The 100V/10A N-channel MOSFET SL10N10A, An Ideal Choice for Automotive Charging Systems Due to Its Low On-state Resistance and Relatively Low Threshold Voltage

As is well known, one of the biggest shortcomings of new energy vehicles today lies in their batteries. Issues such as short range, long charging times, and safety concerns are all attributed to the power battery. Therefore, the primary goal of the next generation of batteries is to improve range, shorten charging times, and enhance battery safety. Solid-state batteries are seen within the industry as the next generation of power batteries, capable of effectively addressing these drawbacks. Recently, Zhiji Automobile suddenly announced that it will be the first to equip industry-leading mass-produced ultra-fast charging solid-state batteries in May. These batteries are capable of achieving over 1000 kilometers of long range and nearly 900V ultra-fast charging without the risk of thermal runaway or fire. Solid-state batteries, by definition, utilize solid electrodes and a solid electrolyte, distinguishing them from both liquid lithium batteries and fully solid-state batteries. Semi-solid-state batteries, on the other hand, represent a compromise between the two, differing primarily in the form and content of the electrolyte. With Zhiji's mass production and installation, this move may stimulate major manufacturers such as CATL and BYD to accelerate the deployment of semi-solid-state battery technology, propelling the domestic new energy vehicle market into the era of solid-state batteries more rapidly. Perhaps this year can be dubbed the "year of the solid-state battery," or at least the "year of the semi-solid-state battery."Medium-voltage MOSFETs play a crucial role in the field of new energy vehicles. These special field-effect transistors, with their unique voltage tolerance and high-efficiency conversion, have become indispensable components of power electronic systems. Their operation is based on voltage changes between the gate and source, controlling the formation and disappearance of the channel to achieve high-precision current regulation.

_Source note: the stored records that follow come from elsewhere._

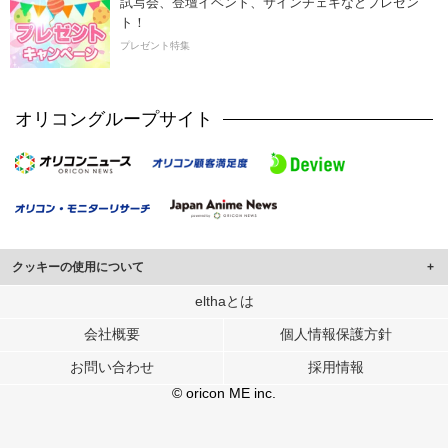
試写会、登壇イベント、サインチェキなどプレゼン
ト！
プレゼント特集
オリコングループサイト
クッキーの使用について
このサイトでは Cookie を使用して、ユーザーに合わせたコンテンツや広告の
elthaとは
表示、ソーシャル メディア機能の提供、広告の表示回数やクリック数の測定を
会社概要
個人情報保護方針
行っています。
また、ユーザーによるサイトの利用状況についても情報を収集し、ソーシャル
お問い合わせ
採用情報
メディアや広告配信、データ解析の各パートナーに提供しています。
各パートナーは、この情報とユーザーが各パートナーに提供した他の情報や、
© oricon ME inc.
ユーザーが各パートナーのサービスを使用したときに収集した他の情報を組み
合わせて使用することがあります。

The Medium-Voltage MOSFET plays a crucial role in the solid-state battery circuit of new energy vehicles, contributing to key functions such as energy conversion, circuit protection, and system efficiency enhancement. Firstly, it is responsible for converting the direct current output from solid-state batteries into a form of energy suitable for use by motors and other electronic devices. Moreover, precisely controlling the conversion of current and voltage, it ensures the efficient utilization and stable transmission of energy. Secondly, it also undertakes the important task of circuit protection. In the solid-state battery circuit, due to significant variations in current and voltage, anomalies such as overcurrent and overvoltage may occur. This device, with its rapid response and high-precision control capabilities, can swiftly cut off abnormal currents, protecting other components in the circuit from damage. Additionally, it contributes to improving the system efficiency of the solid-state battery circuit in new energy vehicles. By optimizing the switching speed and energy loss of MOSFETs, energy losses in the circuit can be reduced, enhancing the overall energy conversion efficiency of the system. This is crucial for increasing the driving range of new energy vehicles and reducing energy consumption.

SLKOR Medium Voltage MOSFET SL10N10A product photo

The SL10N10A is an N-channel MOSFET with a 100V drain-source voltage and a continuous drain current of 10A. It is renowned for its low on-state resistance (95mΩ at 10V, 10A) and relatively low threshold voltage (3V at 250μA). These features make it an ideal choice for automotive charging systems, and as automotive electronic technology continues to advance, the potential of the SL10N10A will be further explored and applied.

Slkor Medium Voltage MOSFET SL10N10A

Firstly, the device features an advanced trench structure, which significantly enhances the device's channel density by reducing trench spacing and increasing the number of trenches. This design not only facilitates the flow of current but also effectively reduces resistance during conduction, further enhancing the device's conduction capability and efficiency. Additionally, the device boasts excellent heat dissipation properties, which are crucial for the stable operation of electronic equipment. Good heat dissipation ensures that heat generated during operation is effectively dispersed, preventing performance degradation or equipment damage due to overheating, and reducing aging effects caused by high temperatures, thereby extending the device's lifespan. Its low R_DS(ON) high-density unit design is another feature that enhances the power density and efficiency of the MOSFET, making it excel in high-power, high-density applications such as electric vehicle motor drives and industrial automation equipment.

Parameters of Slkor Medium Voltage MOSFET SL10N10A

 In the field of new energy vehicles, Medium-Voltage MOSFETs are widely used in motor control, battery management, and onboard charging systems. In motor control systems, they ensure efficient operation and smooth output of the motor by accurately controlling the flow of current. In battery management systems, these devices monitor the charging and discharging status of the battery to ensure its safety and stability. Additionally, in onboard charging systems, the high-efficiency conversion capability of Medium-Voltage MOSFETs enables faster and more efficient charging processes.

With its unique voltage withstand capability and high-efficiency conversion efficiency, Medium-Voltage MOSFETs provide strong support for the development of new energy vehicles.